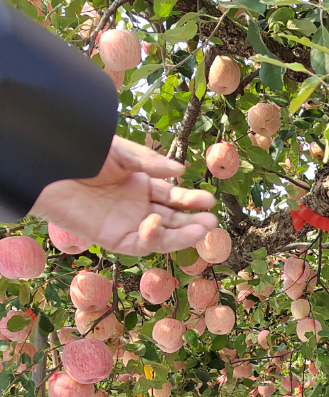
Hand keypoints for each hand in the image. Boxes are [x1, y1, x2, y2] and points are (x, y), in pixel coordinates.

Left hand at [31, 136, 217, 256]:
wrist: (49, 168)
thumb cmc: (80, 154)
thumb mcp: (121, 153)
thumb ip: (150, 164)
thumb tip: (180, 172)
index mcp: (139, 184)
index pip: (171, 196)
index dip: (190, 199)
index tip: (208, 200)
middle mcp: (135, 206)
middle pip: (171, 218)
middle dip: (192, 220)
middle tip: (212, 219)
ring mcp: (125, 223)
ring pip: (161, 234)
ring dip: (182, 234)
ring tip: (202, 228)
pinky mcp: (113, 238)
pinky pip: (139, 243)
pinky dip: (152, 237)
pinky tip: (157, 223)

====

DESCRIPTION OF THE TASK — When the line containing "thumb mcp: (121, 153)" is reached, return it and every later line through the end of the listing above, unaltered and alone.

OUTPUT —
thumb mcp: (121, 153)
thumb ip: (150, 164)
thumb tip: (180, 172)
index mcp: (139, 184)
index pip: (171, 196)
index dip: (190, 199)
index tip: (208, 200)
middle mcp: (135, 206)
middle pip: (171, 218)
middle dip: (192, 220)
middle tip: (212, 219)
ring mcp: (125, 223)
ring pip: (161, 234)
ring dip: (182, 234)
ring tip: (202, 228)
pinky mcp: (113, 238)
pinky pip: (139, 243)
pinky dip: (152, 237)
pinky tip: (157, 223)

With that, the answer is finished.